Busting 'Busty' Reporters for the Tape Recorders in Their Bras
Decades before Tina Tchen, there was a woman named Connie Stuart to keep reporters -- and their underwear -- in their rightful place.

Forty years before Michelle Obama's "Let's Move" campaign, and 10 years before Nancy Reagan encouraged America's kids to "Just Say No," the First Lady's chief of staff tackled a different kind of challenge: Transforming the women of the White House press corps into ladies.
As Frances Lewine, herself a barrier-breaking political journalist, reported in the Sarasota Journal in December 1969, Pat Nixon's chief of staff, Constance Stuart, tried to civilize the feisty crop of female reporters who covered the First Lady with strict rules for attending social functions. These included a prohibition against taking refuge behind plants to do some reporting (a temptation we all face at one time or another). "Please ladies," Stuart implored, "you are guests. And guests do not wander around taking notes -- even behind potted palms." After all, she believed, female reporters might have been professionals, but above all, they were ladies. As Lewine wrote, "Mrs. Stuart suggested further that reporters introduce themselves with names, job and media affiliation, 'just like any nice brought up lady would do.'"
But Stuart's greatest wisdom was in warning the women away from conspicuously storing recording devices in their underwear. "I think some of you have gotten exceedingly busty because you are carrying tape recorders around," Stuart chided. "I might question how you gained so much weight."

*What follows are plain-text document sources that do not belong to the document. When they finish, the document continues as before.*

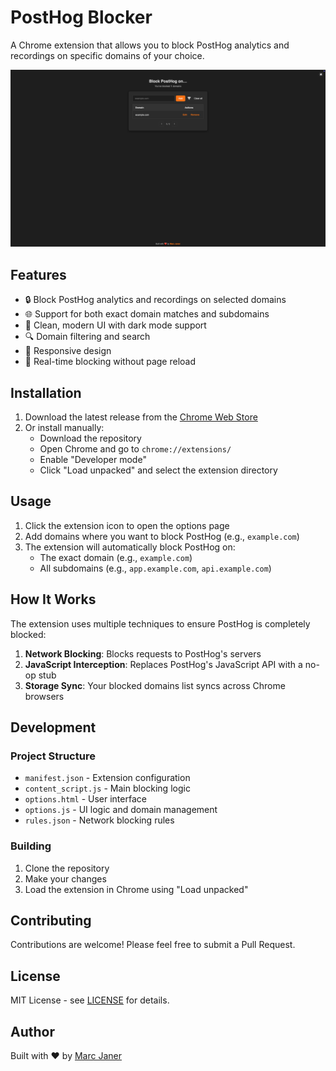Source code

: # PostHog Blocker

A Chrome extension that allows you to block PostHog analytics and recordings on specific domains of your choice.

![PostHog Blocker Screenshot](https://raw.githubusercontent.com/marcjaner/posthog-blocker/main/screenshot.png)

## Features

- 🔒 Block PostHog analytics and recordings on selected domains
- 🌐 Support for both exact domain matches and subdomains
- 🎨 Clean, modern UI with dark mode support
- 🔍 Domain filtering and search
- 📱 Responsive design
- 🔄 Real-time blocking without page reload

## Installation

1. Download the latest release from the [Chrome Web Store](https://chrome.google.com/webstore/detail/posthog-self-blocker/your-extension-id)
2. Or install manually:
   - Download the repository
   - Open Chrome and go to `chrome://extensions/`
   - Enable "Developer mode"
   - Click "Load unpacked" and select the extension directory

## Usage

1. Click the extension icon to open the options page
2. Add domains where you want to block PostHog (e.g., `example.com`)
3. The extension will automatically block PostHog on:
   - The exact domain (e.g., `example.com`)
   - All subdomains (e.g., `app.example.com`, `api.example.com`)

## How It Works

The extension uses multiple techniques to ensure PostHog is completely blocked:

1. **Network Blocking**: Blocks requests to PostHog's servers
2. **JavaScript Interception**: Replaces PostHog's JavaScript API with a no-op stub
3. **Storage Sync**: Your blocked domains list syncs across Chrome browsers

## Development

### Project Structure

- `manifest.json` - Extension configuration
- `content_script.js` - Main blocking logic
- `options.html` - User interface
- `options.js` - UI logic and domain management
- `rules.json` - Network blocking rules

### Building

1. Clone the repository
2. Make your changes
3. Load the extension in Chrome using "Load unpacked"

## Contributing

Contributions are welcome! Please feel free to submit a Pull Request.

## License

MIT License - see [LICENSE](LICENSE) for details.

## Author

Built with ❤️ by [Marc Janer](https://marcjaner.com)
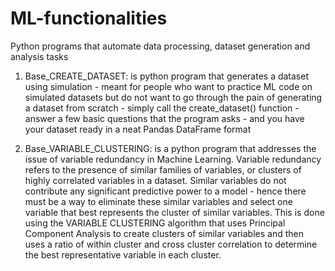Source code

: # ML-functionalities
Python programs that automate data processing, dataset generation and analysis tasks 

1. Base_CREATE_DATASET: is python program that generates a dataset using simulation 
                        - meant for people who want to practice ML code on simulated datasets but do not want to go through the pain of generating a dataset from scratch
                        - simply call the create_dataset() function - answer a few basic questions that the program asks - and you have your dataset ready in a neat Pandas DataFrame format


2. Base_VARIABLE_CLUSTERING: is a python program that addresses the issue of variable redundancy in Machine Learning. Variable redundancy refers to the presence of similar families of variables, or clusters of highly correlated variables in a dataset. Similar variables do not contribute any significant predictive power to a model - hence there must be a way to eliminate these similar variables and select one variable that best represents the cluster of similar variables. This is done using the VARIABLE CLUSTERING algorithm that uses Principal Component Analysis to create clusters of similar variables and then uses a ratio of within cluster and cross cluster correlation to determine the best representative variable in each cluster.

Sadly, it's doubtful that Michelle Obama's chief of staff, Tina Tchen, will share similar advice in her interview with Linda Douglass on Wednesday afternoon, but we can always hope. After all, it's a lesson all First Lady staffers have to learn at some point -- Stuart certainly did after her comments were published by The Associated Press, Time, and other outlets. "I probably will not refer to physical anatomy again," she reflected ruefully.